== Material supplied ==
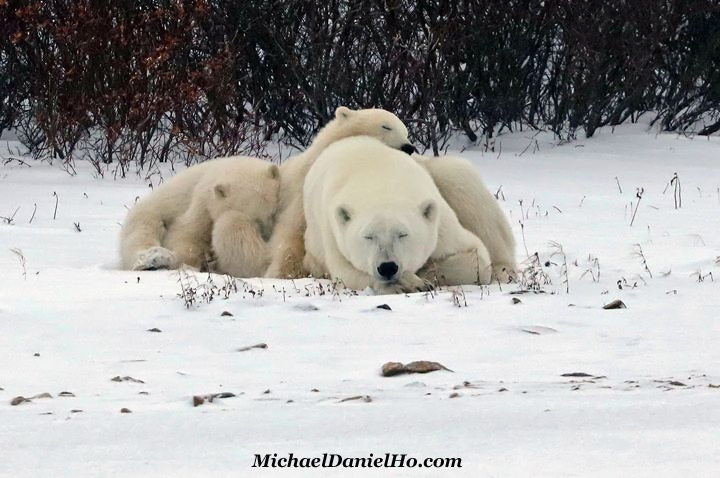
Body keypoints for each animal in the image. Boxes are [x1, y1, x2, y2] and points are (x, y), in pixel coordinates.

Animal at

...

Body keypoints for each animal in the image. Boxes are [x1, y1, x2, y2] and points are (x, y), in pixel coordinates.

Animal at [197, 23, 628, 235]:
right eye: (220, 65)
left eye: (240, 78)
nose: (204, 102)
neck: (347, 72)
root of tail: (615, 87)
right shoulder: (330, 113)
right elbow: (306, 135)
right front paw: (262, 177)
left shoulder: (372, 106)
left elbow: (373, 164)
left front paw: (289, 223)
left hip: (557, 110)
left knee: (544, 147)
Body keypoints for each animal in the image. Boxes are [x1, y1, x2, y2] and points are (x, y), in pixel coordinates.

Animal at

== Exercise prompt ==
Please make an exact copy of the lines above from the line with "neck: (347, 72)" through the line with "left knee: (544, 147)", both ends included.

== Expected output ==
neck: (347, 72)
root of tail: (615, 87)
right shoulder: (330, 113)
right elbow: (306, 135)
right front paw: (262, 177)
left shoulder: (372, 106)
left elbow: (373, 164)
left front paw: (289, 223)
left hip: (557, 110)
left knee: (544, 147)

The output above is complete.